30 Chapter 2 Creating Boot and Install Images
5 In the General pane, type a name for the image you’re creating.
This name will identify the image in the Startup Disk preferences pane on client
computers.
6 In the image index field, type an Image ID.
To create an image that is unique to this server, choose an ID in the range 1–4095.
To create one of several identical images to be stored on different servers for load
balancing, use an ID in the range 4096–65535. Multiple images of the same type with
the same ID in this range are listed as a single image in a client’s Startup Disk
preferences panel.
7 (Optional) Type notes or other information that will help you characterize the image in
the Description field. Clients can’t see what you type.
8 Choose whether the image is to be delivered using NFS or HTTP. If you’re not sure
which to choose, choose NFS.
9 To serve the image on the server on which you’re creating the image, choose Local.
10 (optional) To store the image on a remote computer and offer it via NFS or HTTP click
Remote.
 (remote service only) To deliver the image to users via HTTP on a remote server,
complete the path with the remote server’s host name, the HTTP user name, and
password used to access the file.
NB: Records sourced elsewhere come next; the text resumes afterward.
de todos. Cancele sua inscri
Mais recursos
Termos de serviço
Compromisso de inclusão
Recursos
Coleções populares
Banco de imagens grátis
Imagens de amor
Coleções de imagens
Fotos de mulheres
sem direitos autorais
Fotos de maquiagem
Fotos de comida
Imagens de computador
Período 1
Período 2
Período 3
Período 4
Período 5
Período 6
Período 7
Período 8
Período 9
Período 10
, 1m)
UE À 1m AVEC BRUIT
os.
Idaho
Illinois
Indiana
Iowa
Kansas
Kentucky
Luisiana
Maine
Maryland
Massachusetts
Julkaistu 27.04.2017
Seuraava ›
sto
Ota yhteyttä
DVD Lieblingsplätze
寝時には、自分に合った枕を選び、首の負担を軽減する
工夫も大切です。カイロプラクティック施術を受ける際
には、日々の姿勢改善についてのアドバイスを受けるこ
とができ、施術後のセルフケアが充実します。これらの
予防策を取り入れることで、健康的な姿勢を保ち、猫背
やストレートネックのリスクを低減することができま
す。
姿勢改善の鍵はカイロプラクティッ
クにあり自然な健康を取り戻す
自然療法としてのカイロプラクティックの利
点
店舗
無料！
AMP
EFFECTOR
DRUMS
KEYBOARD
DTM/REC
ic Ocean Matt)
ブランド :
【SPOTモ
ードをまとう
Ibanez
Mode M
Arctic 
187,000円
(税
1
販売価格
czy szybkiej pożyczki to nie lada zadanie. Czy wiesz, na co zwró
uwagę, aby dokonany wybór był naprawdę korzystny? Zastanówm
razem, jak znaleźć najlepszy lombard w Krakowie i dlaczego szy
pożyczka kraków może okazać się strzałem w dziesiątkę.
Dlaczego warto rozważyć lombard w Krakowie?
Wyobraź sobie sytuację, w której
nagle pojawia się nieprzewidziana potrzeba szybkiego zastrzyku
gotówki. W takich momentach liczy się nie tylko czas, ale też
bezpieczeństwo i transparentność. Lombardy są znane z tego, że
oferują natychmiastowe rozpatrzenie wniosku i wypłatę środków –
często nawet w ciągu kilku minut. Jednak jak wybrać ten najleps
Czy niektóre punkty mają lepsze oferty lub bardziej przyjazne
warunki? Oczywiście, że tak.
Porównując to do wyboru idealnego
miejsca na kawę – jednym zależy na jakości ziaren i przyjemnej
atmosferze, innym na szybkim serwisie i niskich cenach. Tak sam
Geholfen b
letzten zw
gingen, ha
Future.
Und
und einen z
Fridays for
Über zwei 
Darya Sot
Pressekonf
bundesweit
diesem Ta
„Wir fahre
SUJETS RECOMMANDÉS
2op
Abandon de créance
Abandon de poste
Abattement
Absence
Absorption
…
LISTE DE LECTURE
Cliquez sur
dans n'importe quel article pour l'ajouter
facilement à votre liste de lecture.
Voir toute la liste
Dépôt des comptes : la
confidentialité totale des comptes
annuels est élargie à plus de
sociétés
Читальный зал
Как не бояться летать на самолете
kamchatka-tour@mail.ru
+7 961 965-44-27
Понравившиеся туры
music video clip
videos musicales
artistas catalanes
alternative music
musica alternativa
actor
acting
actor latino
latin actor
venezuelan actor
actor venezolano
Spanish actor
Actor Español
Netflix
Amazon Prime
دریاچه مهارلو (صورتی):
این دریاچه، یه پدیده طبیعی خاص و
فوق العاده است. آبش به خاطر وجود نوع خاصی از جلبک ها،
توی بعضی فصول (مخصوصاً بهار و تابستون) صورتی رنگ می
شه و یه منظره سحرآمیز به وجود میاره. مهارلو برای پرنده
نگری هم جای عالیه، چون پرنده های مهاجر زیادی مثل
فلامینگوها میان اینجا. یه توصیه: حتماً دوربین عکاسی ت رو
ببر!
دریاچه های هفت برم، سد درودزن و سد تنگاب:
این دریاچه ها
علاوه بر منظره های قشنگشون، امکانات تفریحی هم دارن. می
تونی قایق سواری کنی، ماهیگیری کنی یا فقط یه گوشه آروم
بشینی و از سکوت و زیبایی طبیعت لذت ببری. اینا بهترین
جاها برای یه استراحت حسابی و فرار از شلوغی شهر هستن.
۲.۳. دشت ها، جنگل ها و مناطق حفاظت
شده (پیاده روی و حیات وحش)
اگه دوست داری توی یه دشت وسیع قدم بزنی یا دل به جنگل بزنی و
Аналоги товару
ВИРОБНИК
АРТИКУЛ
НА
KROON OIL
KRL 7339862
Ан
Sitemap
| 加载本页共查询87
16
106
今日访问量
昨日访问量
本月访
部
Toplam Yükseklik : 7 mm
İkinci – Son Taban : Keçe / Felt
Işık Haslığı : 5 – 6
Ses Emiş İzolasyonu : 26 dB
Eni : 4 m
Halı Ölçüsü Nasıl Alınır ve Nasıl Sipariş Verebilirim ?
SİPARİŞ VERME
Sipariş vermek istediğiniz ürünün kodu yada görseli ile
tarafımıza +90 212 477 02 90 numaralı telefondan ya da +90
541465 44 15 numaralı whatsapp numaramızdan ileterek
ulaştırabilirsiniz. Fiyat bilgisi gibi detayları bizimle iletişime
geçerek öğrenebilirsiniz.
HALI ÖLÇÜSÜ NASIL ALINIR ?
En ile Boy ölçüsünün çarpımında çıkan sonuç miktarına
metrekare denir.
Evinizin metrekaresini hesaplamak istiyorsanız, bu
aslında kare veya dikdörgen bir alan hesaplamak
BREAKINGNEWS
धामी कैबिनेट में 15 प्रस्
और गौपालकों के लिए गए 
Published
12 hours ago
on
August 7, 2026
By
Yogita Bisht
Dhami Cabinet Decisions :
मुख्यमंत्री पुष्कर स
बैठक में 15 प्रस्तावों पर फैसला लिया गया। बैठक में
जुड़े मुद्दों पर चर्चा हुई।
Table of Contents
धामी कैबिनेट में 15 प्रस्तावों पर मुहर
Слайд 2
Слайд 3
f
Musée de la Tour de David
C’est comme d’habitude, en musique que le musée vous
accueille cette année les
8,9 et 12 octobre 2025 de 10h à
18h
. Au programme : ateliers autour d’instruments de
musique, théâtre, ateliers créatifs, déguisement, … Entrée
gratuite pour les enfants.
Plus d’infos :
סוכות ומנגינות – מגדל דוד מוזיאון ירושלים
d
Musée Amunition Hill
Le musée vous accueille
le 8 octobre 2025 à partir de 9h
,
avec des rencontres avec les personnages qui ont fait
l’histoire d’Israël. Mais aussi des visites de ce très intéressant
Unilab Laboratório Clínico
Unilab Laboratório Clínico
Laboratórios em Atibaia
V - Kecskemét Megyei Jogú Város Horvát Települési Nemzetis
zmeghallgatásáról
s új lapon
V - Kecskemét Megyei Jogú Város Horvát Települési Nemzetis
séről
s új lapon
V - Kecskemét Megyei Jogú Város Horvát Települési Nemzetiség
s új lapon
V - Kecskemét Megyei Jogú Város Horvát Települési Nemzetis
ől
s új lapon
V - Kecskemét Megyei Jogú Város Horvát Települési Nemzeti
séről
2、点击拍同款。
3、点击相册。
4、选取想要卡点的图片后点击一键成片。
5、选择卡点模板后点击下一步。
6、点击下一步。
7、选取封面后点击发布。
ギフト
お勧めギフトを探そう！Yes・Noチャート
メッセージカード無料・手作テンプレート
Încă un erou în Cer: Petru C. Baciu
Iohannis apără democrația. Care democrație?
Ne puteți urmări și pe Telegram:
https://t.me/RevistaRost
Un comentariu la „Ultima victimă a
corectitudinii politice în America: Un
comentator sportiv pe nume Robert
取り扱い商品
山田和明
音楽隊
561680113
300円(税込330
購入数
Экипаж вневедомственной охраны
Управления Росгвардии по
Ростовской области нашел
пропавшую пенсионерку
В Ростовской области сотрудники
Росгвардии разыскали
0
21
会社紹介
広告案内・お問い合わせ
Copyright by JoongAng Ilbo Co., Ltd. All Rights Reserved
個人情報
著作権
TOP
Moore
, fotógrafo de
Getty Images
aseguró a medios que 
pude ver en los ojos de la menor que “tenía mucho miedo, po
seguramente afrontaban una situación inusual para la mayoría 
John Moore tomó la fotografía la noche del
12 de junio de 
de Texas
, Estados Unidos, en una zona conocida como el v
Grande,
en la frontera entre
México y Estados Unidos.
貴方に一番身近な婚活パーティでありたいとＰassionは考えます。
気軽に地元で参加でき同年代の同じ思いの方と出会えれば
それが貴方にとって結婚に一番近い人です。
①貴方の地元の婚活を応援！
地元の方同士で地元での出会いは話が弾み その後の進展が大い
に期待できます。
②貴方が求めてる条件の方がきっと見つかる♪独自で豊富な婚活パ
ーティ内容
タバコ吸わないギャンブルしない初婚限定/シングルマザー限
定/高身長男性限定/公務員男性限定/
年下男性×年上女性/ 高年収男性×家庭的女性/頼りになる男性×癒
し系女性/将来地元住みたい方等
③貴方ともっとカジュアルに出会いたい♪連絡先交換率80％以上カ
Complete the entry by providing the port used to
access the HTTP server (typically port 80).
 (remote service only) To deliver the image to users via NFS on a remote server,
complete the path with the IP address, image path where the file will be stored on
the server, and the NFS export setting (client, world, or subnet).
Important: System Image Utility will create the actual image on the local server.
By completing the information requested in the path pane, an indirect NFS or HTTP
path will be created for your image. Once you create the image, the admin user of the
remote server must copy the image to and serve it from the exact remote path you
specified.
11 Click Contents and choose the source for the image.
You can choose an install CD or DVD, a mounted boot volume, or an existing disk
image. If you’re creating the image from CD or DVD, be sure it is inserted.
If you’re creating a Mac OS X v10.4 NetBoot image, System Image Utility creates a
minimal boot image. Similarly, if creating a Mac OS X v10.3 NetBoot image, System
Image Utility creates a minimal boot image and will only use the first 2 CDs. If creating
a Mac OS X v10.2 NetBoot image, however, the resulting image will contain everything
in the installation CDs.
If you don’t want a minimal boot image, click Customize.